Records provided>
····················

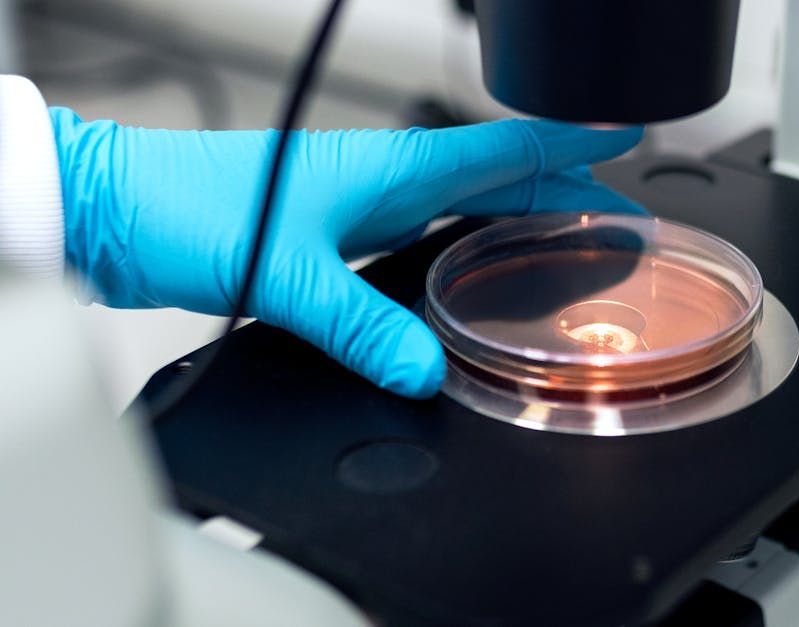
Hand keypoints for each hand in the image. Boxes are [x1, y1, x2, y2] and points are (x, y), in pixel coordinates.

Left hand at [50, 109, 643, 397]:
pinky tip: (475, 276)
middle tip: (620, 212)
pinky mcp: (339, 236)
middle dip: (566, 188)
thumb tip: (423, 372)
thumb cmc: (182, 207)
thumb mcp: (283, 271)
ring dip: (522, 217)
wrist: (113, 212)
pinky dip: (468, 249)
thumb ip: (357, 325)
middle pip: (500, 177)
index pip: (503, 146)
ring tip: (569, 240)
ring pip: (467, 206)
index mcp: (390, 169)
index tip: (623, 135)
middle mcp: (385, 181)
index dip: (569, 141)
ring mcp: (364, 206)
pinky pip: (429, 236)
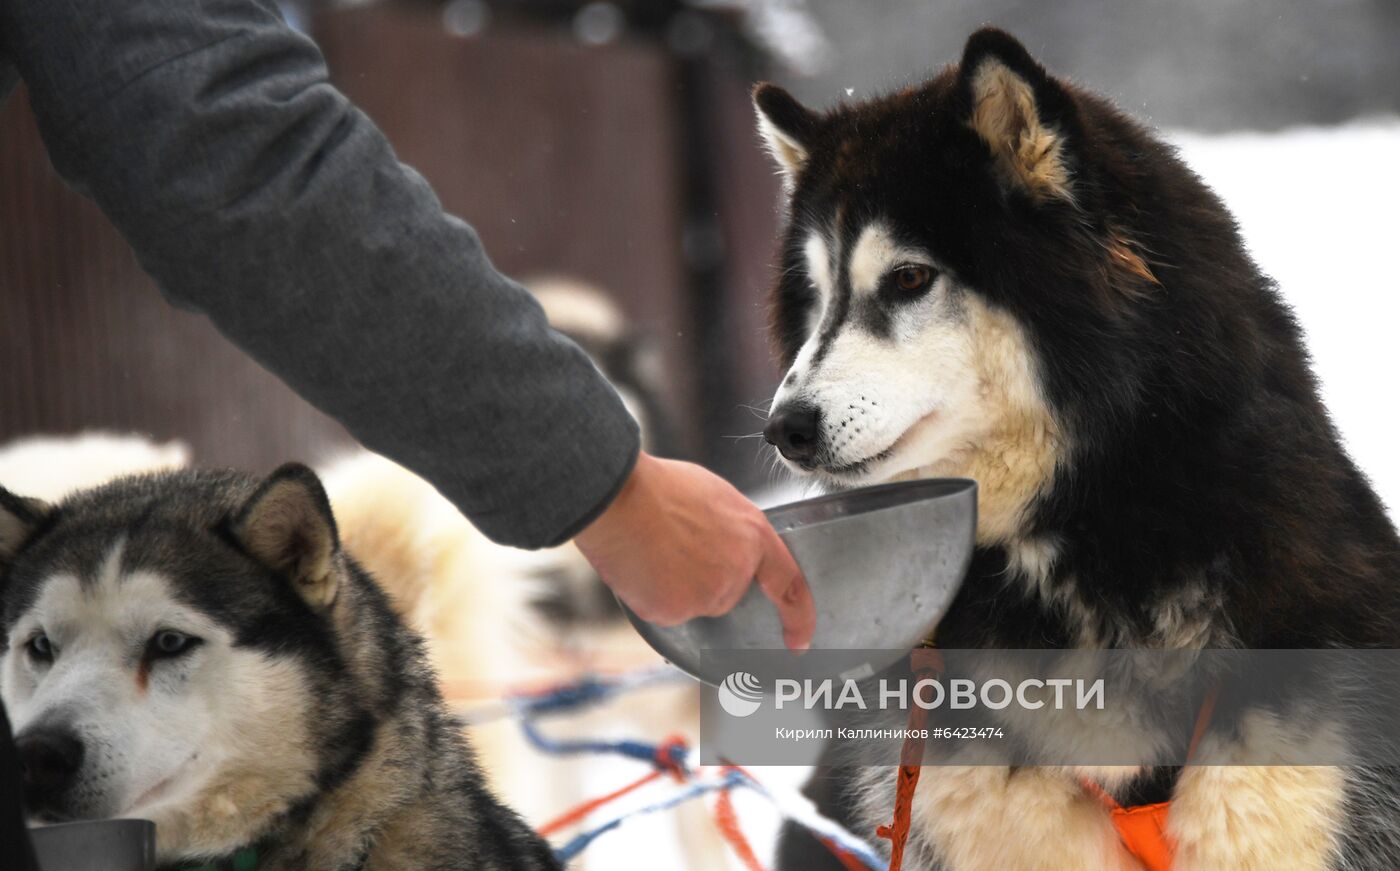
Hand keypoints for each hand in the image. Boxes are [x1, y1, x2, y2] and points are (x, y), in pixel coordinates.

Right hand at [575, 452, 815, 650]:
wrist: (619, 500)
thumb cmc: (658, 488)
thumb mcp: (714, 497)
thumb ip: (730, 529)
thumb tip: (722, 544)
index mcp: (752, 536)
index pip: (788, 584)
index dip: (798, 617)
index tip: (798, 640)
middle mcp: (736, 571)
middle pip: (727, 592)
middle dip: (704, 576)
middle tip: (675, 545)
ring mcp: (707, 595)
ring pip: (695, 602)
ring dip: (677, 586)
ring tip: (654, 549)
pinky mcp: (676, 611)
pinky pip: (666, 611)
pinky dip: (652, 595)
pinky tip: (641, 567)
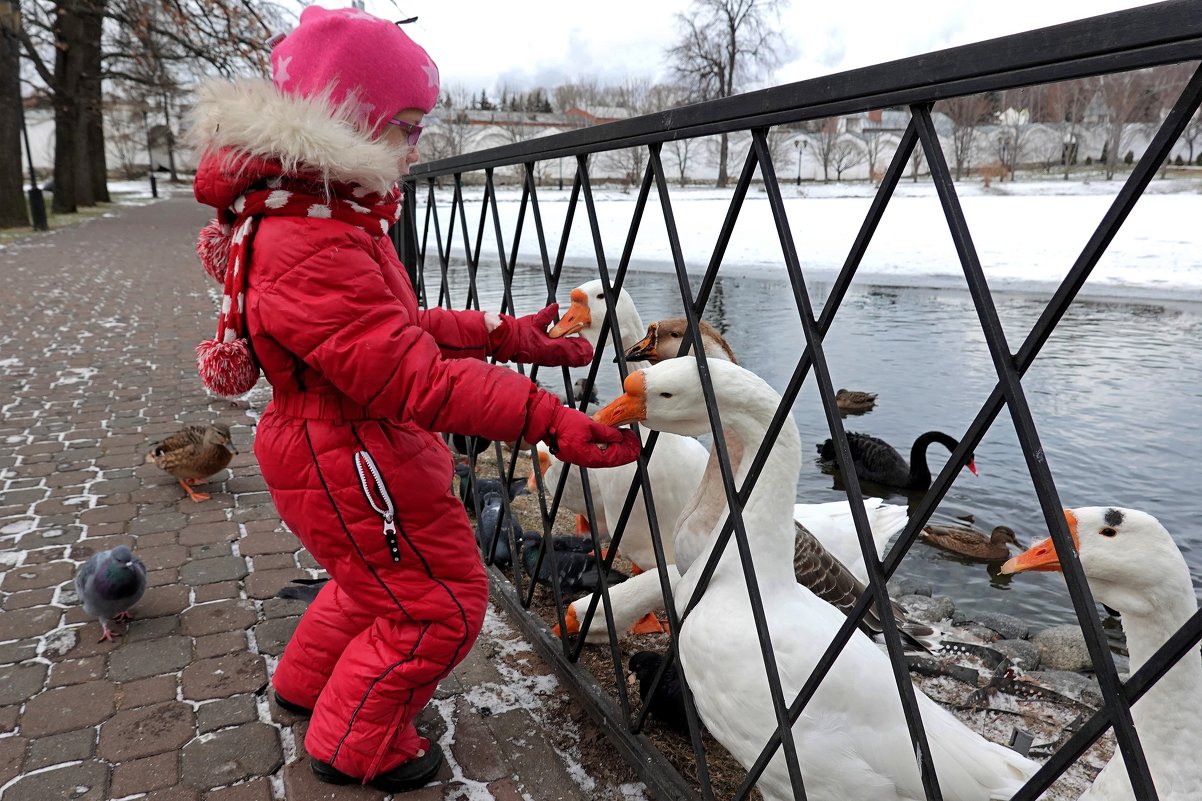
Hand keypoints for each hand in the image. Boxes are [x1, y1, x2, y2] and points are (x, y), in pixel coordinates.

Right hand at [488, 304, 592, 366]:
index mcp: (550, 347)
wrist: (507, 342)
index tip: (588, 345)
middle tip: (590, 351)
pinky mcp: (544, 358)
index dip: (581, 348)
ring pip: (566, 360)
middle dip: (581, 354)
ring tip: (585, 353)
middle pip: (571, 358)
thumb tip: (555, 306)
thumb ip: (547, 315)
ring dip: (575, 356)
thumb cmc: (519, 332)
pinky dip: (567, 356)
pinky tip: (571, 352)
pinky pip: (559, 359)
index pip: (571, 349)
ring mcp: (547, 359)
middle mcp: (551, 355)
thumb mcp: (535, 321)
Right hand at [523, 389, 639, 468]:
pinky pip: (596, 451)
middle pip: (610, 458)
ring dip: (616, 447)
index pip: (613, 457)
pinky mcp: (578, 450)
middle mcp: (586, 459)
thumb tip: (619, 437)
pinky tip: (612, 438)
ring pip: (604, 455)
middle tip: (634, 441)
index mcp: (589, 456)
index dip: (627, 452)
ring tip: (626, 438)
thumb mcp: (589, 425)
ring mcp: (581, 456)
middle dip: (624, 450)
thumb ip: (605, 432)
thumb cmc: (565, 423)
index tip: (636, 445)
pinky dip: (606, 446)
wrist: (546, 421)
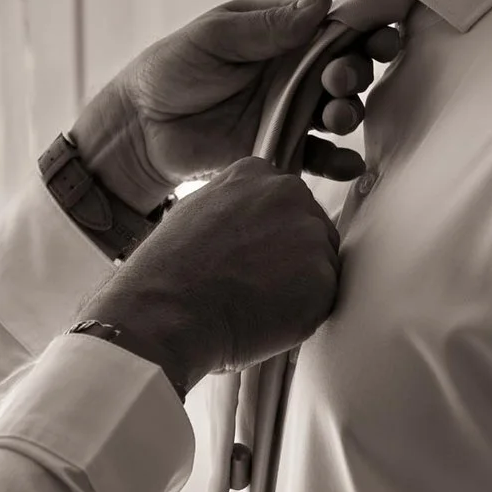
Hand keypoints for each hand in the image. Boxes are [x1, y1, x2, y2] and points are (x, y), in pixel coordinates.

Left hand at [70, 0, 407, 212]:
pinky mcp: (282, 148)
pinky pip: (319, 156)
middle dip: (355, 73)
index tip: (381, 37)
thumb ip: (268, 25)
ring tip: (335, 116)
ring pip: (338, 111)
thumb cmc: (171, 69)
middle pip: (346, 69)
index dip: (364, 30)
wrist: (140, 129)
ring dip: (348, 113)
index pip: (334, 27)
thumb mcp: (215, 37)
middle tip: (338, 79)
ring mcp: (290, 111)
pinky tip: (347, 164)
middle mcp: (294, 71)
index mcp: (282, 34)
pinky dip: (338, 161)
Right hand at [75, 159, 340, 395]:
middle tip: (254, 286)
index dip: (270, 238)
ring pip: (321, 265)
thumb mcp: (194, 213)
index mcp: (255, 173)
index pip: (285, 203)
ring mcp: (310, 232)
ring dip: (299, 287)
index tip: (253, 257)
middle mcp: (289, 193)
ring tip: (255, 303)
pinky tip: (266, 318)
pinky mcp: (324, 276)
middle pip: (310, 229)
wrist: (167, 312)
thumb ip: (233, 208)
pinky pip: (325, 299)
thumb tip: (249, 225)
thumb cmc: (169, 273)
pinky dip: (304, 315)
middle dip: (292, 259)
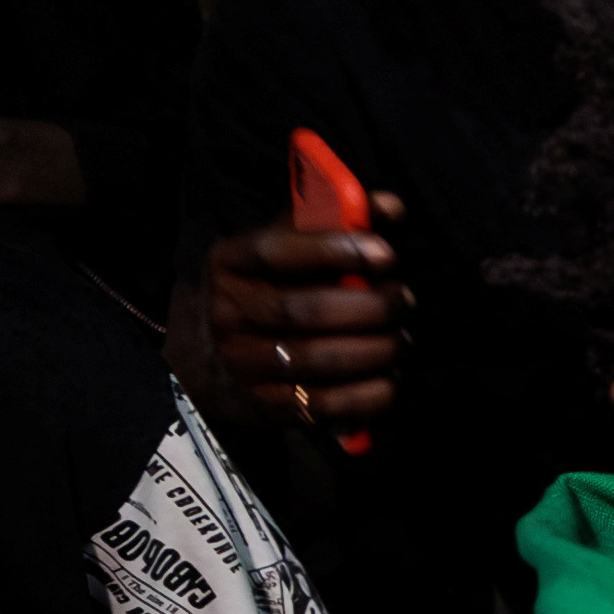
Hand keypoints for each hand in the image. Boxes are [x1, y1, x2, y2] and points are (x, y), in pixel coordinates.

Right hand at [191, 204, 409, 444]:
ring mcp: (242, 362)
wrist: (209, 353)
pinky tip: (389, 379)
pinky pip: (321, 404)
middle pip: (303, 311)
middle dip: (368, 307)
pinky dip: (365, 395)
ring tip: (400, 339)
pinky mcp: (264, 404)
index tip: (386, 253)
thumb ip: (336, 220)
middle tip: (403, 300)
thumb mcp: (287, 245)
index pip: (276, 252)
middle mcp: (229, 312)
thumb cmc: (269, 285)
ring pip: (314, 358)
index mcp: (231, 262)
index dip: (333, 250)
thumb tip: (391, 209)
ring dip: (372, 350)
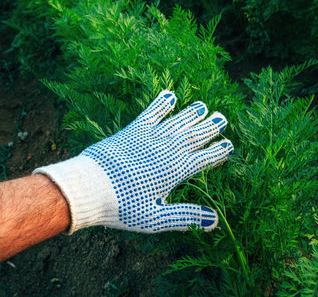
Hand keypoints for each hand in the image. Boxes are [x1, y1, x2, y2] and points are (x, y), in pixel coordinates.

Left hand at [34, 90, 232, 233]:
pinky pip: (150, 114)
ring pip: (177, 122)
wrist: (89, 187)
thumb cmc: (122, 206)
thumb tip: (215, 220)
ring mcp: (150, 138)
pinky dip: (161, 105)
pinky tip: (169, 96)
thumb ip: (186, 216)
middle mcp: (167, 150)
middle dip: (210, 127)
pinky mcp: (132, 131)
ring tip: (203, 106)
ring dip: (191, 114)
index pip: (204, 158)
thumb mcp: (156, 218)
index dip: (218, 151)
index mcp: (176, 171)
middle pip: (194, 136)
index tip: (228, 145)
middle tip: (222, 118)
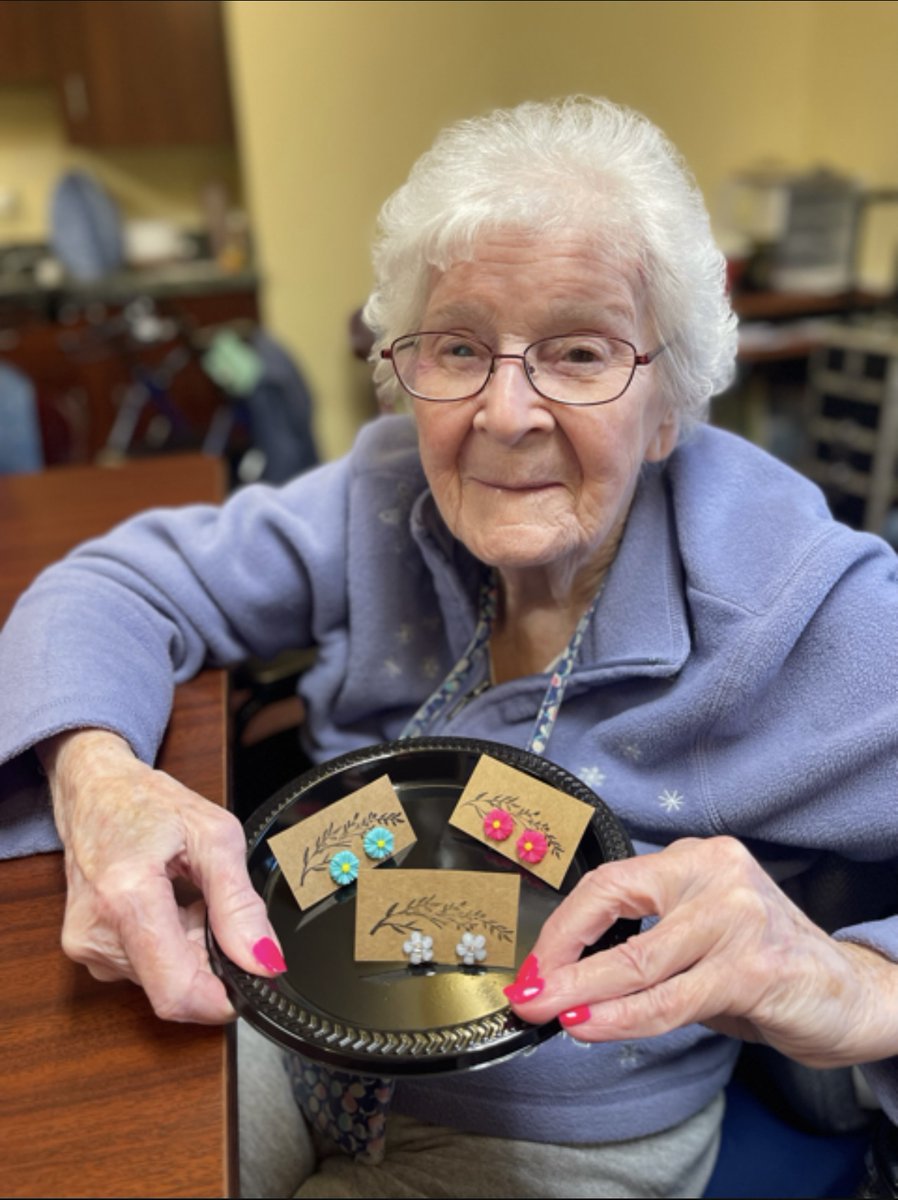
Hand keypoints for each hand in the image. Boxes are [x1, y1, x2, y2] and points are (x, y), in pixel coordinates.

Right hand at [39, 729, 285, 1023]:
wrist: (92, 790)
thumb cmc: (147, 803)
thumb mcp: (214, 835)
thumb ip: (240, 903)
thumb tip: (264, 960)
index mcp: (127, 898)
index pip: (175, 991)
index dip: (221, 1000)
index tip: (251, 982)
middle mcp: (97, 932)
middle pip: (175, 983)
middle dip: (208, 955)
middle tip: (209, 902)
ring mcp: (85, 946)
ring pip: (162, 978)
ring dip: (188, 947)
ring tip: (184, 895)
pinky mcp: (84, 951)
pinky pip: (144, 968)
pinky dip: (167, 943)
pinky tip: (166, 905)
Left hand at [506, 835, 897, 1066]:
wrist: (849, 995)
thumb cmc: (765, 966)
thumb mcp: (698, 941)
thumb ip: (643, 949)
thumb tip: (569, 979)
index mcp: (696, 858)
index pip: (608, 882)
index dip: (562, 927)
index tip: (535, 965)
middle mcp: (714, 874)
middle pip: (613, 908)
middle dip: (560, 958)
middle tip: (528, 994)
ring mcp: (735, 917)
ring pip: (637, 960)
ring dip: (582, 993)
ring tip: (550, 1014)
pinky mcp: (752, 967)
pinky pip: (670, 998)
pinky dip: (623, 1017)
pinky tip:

····················

Set down all of the material above exactly as written, leaving the pictures out.

Hand keypoints for each hand in the image. Boxes are [x1, y1, x2, y2] and points are (x, y), in pixel coordinates.

Left hand at [50, 109, 643, 397]:
pinky tip: (475, 276)
middle tip: (620, 212)
pinky mcp: (339, 236)
middle dip: (566, 188)
thumb tip: (423, 372)
thumb cmc: (182, 207)
thumb mcp: (283, 271)
ring dip: (522, 217)
wrist: (113, 212)
pinky dip: (468, 249)
thumb ip: (357, 325)
middle pip: (500, 177)
index pip: (503, 146)
ring tip: (569, 240)
ring pip: (467, 206)
index mcp: (390, 169)
index tip: (623, 135)
middle mcp: (385, 181)
index dip: (569, 141)
ring mcp: (364, 206)
pinky pip: (429, 236)
Hand keypoints for each hand in the image. Boxes are [x1, y1, x2, y2] and points are (x, y), in pixel coordinates.

Right hand at [575, 452, 815, 650]:
wrist: (619, 500)
thumb cmc: (658, 488)
thumb mcp: (714, 497)
thumb ip: (730, 529)
thumb tip: (722, 544)
index mcp: (752, 536)
index pip: (788, 584)
index dip: (798, 617)
index tip: (798, 640)
middle mcp: (736, 571)
middle pip: (727, 592)
middle dip: (704, 576)
middle tip: (675, 545)
ring mcp: (707, 595)
ring pip: (695, 602)
ring dip: (677, 586)
ring tip: (654, 549)
pinky mcp: (676, 611)
pinky pip: (666, 611)
pinky dip: (652, 595)
pinky tip: (641, 567)
Hand keypoints for each hand in the image. Boxes are [x1, y1, x2, y2] and points are (x, y), in pixel coordinates.

Right hand at [488, 304, 592, 366]:
index mcp: (550, 347)
wrist: (507, 342)
index tip: (588, 345)
middle tip: (590, 351)
pinky mcp: (544, 358)
index dip: (581, 348)
ring pip: (566, 360)
middle dip: (581, 354)
ring tip: (585, 353)
middle pip: (571, 358)
thumb tip: (555, 306)
thumb ip: (547, 315)
ring dip: (575, 356)
thumb cmc: (519, 332)
pinky dip: (567, 356)
pinky tip: (571, 352)
pinky pip: (559, 359)
index pip: (571, 349)
ring mcp: (547, 359)
middle mcp: (551, 355)
thumb mcp: (535, 321)
Right hand at [523, 389, 639, 468]:
pinky pip: (596, 451)
middle pip: (610, 458)
ring dip: (616, 447)
index pip: (613, 457)
pinky mcp: (578, 450)
middle mcp: (586, 459)
thumb tip: (619, 437)
pinky tip: (612, 438)
ring pip: (604, 455)
middle tip: (634, 441)
index mcp: (589, 456)
index dip: (627, 452)
ring tip: (626, 438)
thumb mcp: (589, 425)
ring mcp: (581, 456)
middle dip: (624, 450)
thumb ip: (605, 432)
thumb cmc: (565, 423)
index tip: (636, 445)
pinky dip: (606, 446)
wrist: (546, 421)
Hand keypoints for each hand in the image. Boxes are [x1, y1, x2, y2] and points are (x, y), in pixel coordinates.

Left hand at [70, 0, 407, 212]:
pinky mcp: (282, 148)
pinky pip: (319, 156)
middle dip: (355, 73)
index tip: (381, 37)
thumb ip: (268, 25)
ring tip: (335, 116)
ring pip: (338, 111)
thumb cmc: (171, 69)
middle pip: (346, 69)
index dip: (364, 30)
wrist: (140, 129)
ring dip: (348, 113)
index pip: (334, 27)
thumb mcp: (215, 37)
middle tip: (338, 79)
ring mcp: (290, 111)
pinky tip: (347, 164)
middle mcp: (294, 71)
index mcp: (282, 34)
pinky dip: (338, 161)
Right hand at [75, 159, 340, 395]:
middle tip: (254, 286)
index dip: (270, 238)
ring pip: (321, 265)
thumb mcp: (194, 213)
index mcp: (255, 173)
index pip: (285, 203)
ring mcp: (310, 232)
ring dip: (299, 287)
index tip: (253, 257)
middle mcp: (289, 193)
ring tip: (255, 303)
pinky tip: (266, 318)
pinky mcp: (324, 276)
middle pip: (310, 229)
wrist: (167, 312)
thumb ip: (233, 208)
pinky pip: (325, 299)
thumb tip: (249, 225)
thumb cmc: (169, 273)
pinky dip: (304, 315)
middle dip: (292, 259)
Hand keypoints for each hand in the image. Boxes are [x1, y1, x2, y2] and points are (x, y), in pixel coordinates.

Right hand at [191, 204, 409, 444]:
ring mcp: (242, 362)
wrist: (209, 353)
pinky tip: (389, 379)
pinky pip: (321, 404)
middle pip: (303, 311)
middle dip: (368, 307)
pinky dip: (365, 395)
ring tip: (400, 339)
pinky mcp: (264, 404)
index tip: (386, 253)
thumb ip: (336, 220)
middle tip: (403, 300)
thumb mcp: (287, 245)
index pip: (276, 252)
middle mcp: (229, 312)
thumb cmc: (269, 285)
ring pip: (314, 358)
index mcp: (231, 262)
index dip: (333, 250)
thumb tip: (391, 209)
ring dip: (372, 350)
Hand keypoints for each hand in the image. Boxes are [x1, y1, x2, y2] and points are (x, y), in pixel coordinates.

Left hand at [34, 90, 232, 233]:
pinky pip: (150, 114)
ring pip: (177, 122)
wrist: (89, 187)
thumb cmc: (122, 206)
thumb tip: (215, 220)
ring mcp: (150, 138)
pinky dip: (161, 105)
pinky tip: (169, 96)
thumb ip: (186, 216)
middle mcp: (167, 150)
middle dip: (210, 127)
pinky mcp: (132, 131)
ring tip: (203, 106)
ring dip: (191, 114)
index pip: (204, 158)
thumb mcp: (156, 218)
index dip: (218, 151)
index mcp: (176, 171)
middle pip: (194, 136)
index tip: (228, 145)
middle tip: (222, 118)
Hand keypoints for each hand in the image. Boxes are [x1, y1, x2, y2] and points are (x, y), in pixel coordinates.

Right hand at [39, 729, 285, 1023]:
wrist: (92, 790)
thumb cmc: (147, 803)
thumb mcp: (214, 835)
thumb ip: (240, 903)
thumb tip: (264, 960)
index mcp: (127, 898)
index pip: (175, 991)
index dip: (221, 1000)
index tip: (251, 982)
middle mcp: (97, 932)
middle pip: (175, 983)
middle dip: (208, 955)
middle tip: (209, 902)
ring mcp: (85, 946)
ring pip: (162, 978)
ring dip: (188, 947)
ring tip: (184, 895)
pinky mcp: (84, 951)
pinky pip: (144, 968)
pinky dip: (167, 943)
pinky tip: (166, 905)
Left hand at [506, 835, 897, 1066]:
wrist: (849, 995)
thumb cmc: (765, 966)
thumb mcp: (698, 941)
thumb ip: (643, 949)
thumb tip: (569, 979)
index mcp: (696, 858)
index pip: (608, 882)
index dip: (562, 927)
index tip: (535, 965)
middle mcp: (714, 874)
middle pip: (613, 908)
middle dip: (560, 958)
middle tip: (528, 994)
ring mcp: (735, 917)
ring pip: (637, 960)
ring dip: (582, 993)
ring tip: (550, 1014)
pinky mcp: (752, 967)
pinky pip: (670, 998)
pinky dip: (623, 1017)
pinky tip:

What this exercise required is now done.